View Single Post
  #7  
Old 11-09-2004, 11:28 AM
Spyder Spyder is offline
Senior Member
 
Join Date: Feb 2004
Location: Pflugerville, TX
Posts: 174
Default Re: What Adjustments do I make for this Tourney?

[ QUOTE ]

Foregoing blind-stealing while you are shortstacked is suicide. In fact, I don't think it's possible to ever stop blind-stealing in the late stages of a tourney and be a successful tournament player.


[/ QUOTE ]

Well, it seems to me that, when the next hand you play is for all your chips, attempting to steal the blinds when you have 4-6 free hands in front of you is suicide...especially when half the players are fish and liable to call you.

[ QUOTE ]

Raise all-in with a short-stack.
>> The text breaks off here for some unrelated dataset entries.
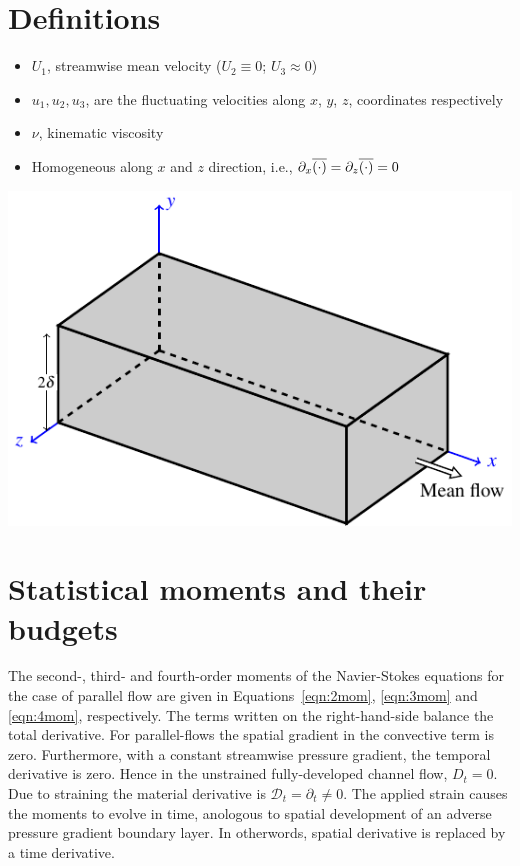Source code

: \documentclass[letter,10pt,notitlepage]{article}
\newcommand*{\oline}[1]{\overline{#1\mathstrut}}
\begin{document}
\section*{Definitions}
\begin{minipage}[t!]{80mm}
\begin{itemize}
\item $U_1$, streamwise mean velocity ($U_2\equiv 0$; $U_3\approx 0$)
\item $u_1,u_2,u_3$, are the fluctuating velocities along $x$, $y$, $z$, coordinates respectively
\item $\nu$, kinematic viscosity
\item Homogeneous along $x$ and $z$ direction, i.e., $\partial_x \oline{(\cdot)}=\partial_z \oline{(\cdot)}=0$
\end{itemize}
\end{minipage}
\hfill
\begin{minipage}[t!]{90mm}
\includegraphics[angle=0.0,width=\textwidth]{channelFig.pdf}
\end{minipage}

\section*{Statistical moments and their budgets}
The second-, third- and fourth-order moments of the Navier-Stokes equations for the case of parallel flow
are given in Equations~\eqref{eqn:2mom}, \eqref{eqn:3mom} and \eqref{eqn:4mom}, respectively.  The terms written on the right-hand-side 
balance the total derivative.  For parallel-flows the spatial gradient in the convective term is zero.  
Furthermore, with a constant streamwise pressure gradient, the temporal derivative is zero.  
Hence in the unstrained fully-developed channel flow, $D_t=0$.  Due to straining the material derivative is $\mathcal{D}_t=\partial_t \neq 0$.  The applied strain causes the moments to evolve in time, anologous to spatial development of an adverse pressure gradient boundary layer.  In otherwords, spatial derivative is replaced by a time derivative.
\end{document}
Calling a raise with 20x BB is generally not done. Move-in with great hands or fold otherwise, unless you resteal.


[/ QUOTE ]

This is the tight strategy that I normally use and get blinded to death in the later stages of the tourney, before the final table.

[ QUOTE ]

High aces and pocket pairs dominate the late parts of a steal-fest, those are the hands you want to reraise with. When shortstacked 7xBB or lower, the only thing you're looking at it is how to double up off high cards or blind-steal.


[/ QUOTE ]

High aces & pocket pairs....besides the obvious hands, what exactly are these and why do you think they're re-raising hands? With AX, I'll generally fold to a previous raise; with AXs, I might call if it isn't a huge or an all-in raise for a significant portion of my stack. If it's a fish doing the raising, I fold both; if it's one of the 'good players' I have a difficult decision.

If I'm first in, I limp AX & raise AXs (this is not yet short-handed).